The FCA has published proposals to strengthen its financial promotion rules for high-risk investments, to help retail investors make more effective decisions.
A discussion paper from the regulator seeks views on three areas where changes could be made to address harm to consumers from investing in inappropriate high-risk investments.
These three areas of focus are the classification of high-risk investments, the segmentation of the high-risk investment market and the responsibilities of firms which approve financial promotions.
The FCA indicated the feedback to its proposals will help shape the rules it plans to consult on later this year, to ensure they are feasible for firms to implement.
FCA executive director, consumers and competition, Sheldon Mills, suggested the regulator is “concerned” that consumers are too often investing in high-risk investments they don’t understand, which could lead to “significant and unexpected losses”.
“We have already taken action by banning the mass-marketing of speculative mini-bonds,” Mills said.
“We continue to address harm in this market through our ongoing supervisory and enforcement action but recognise more needs to be done. Our latest proposals would further reduce the risk of people taking on inappropriate, high-risk investments that don’t meet their needs.”
Recent research commissioned by the FCA on self-directed investors identified a growing trend of retail investors choosing to invest in inappropriate high-risk investments that do not meet their savings goals and investment needs.
These findings revealed found that over four in 10 (45%) did not view “losing some money” as a potential risk of investing.

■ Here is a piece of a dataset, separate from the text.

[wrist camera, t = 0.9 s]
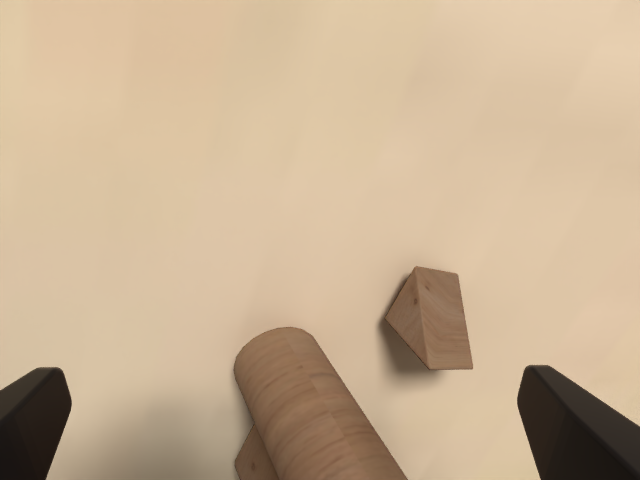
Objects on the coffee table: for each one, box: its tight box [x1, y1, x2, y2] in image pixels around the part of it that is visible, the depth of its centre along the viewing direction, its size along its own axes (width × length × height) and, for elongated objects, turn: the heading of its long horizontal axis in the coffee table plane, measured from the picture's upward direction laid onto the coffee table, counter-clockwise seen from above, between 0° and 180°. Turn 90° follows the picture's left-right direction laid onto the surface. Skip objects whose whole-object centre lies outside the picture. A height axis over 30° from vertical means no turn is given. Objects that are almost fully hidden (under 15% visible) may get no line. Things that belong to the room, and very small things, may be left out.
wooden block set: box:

Commenting on the FCA plans, OpenMoney co-founder, Anthony Morrow, called the promotion of high-risk investments an area that “desperately needs regulatory attention”.
“Too many people are being lured into investing in products which could lose them significant sums of money by promotions that talk up the possible returns without explaining any of the risks,” Morrow commented.

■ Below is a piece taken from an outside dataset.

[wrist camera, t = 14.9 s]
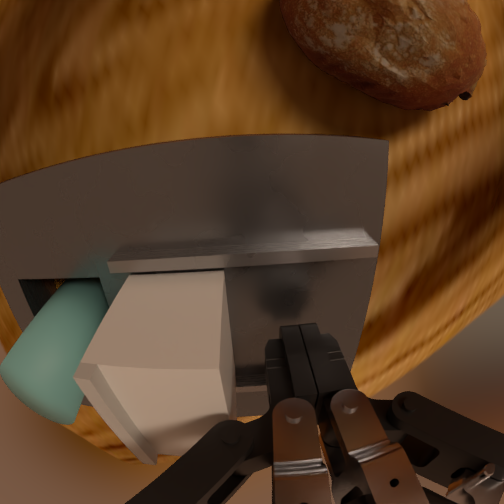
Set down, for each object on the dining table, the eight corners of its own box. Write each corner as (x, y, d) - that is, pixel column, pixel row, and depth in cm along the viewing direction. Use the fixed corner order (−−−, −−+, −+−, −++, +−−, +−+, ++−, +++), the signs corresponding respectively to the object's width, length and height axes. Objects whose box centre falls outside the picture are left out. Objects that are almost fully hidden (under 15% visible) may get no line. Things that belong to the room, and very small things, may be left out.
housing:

“And if things don’t work out as expected, because you’ve ticked a box agreeing that you’re a high-risk investor, you have no come back against the provider. This simply isn’t good enough.
“There needs to be much stronger checks on whether these sophisticated investments are appropriate for an individual – in most cases they won’t be. To give the investor some protection if things go wrong, I think high-risk investments should only be sold where there has been a formal assessment, with the firm involved taking regulatory responsibility for the investment being suitable.”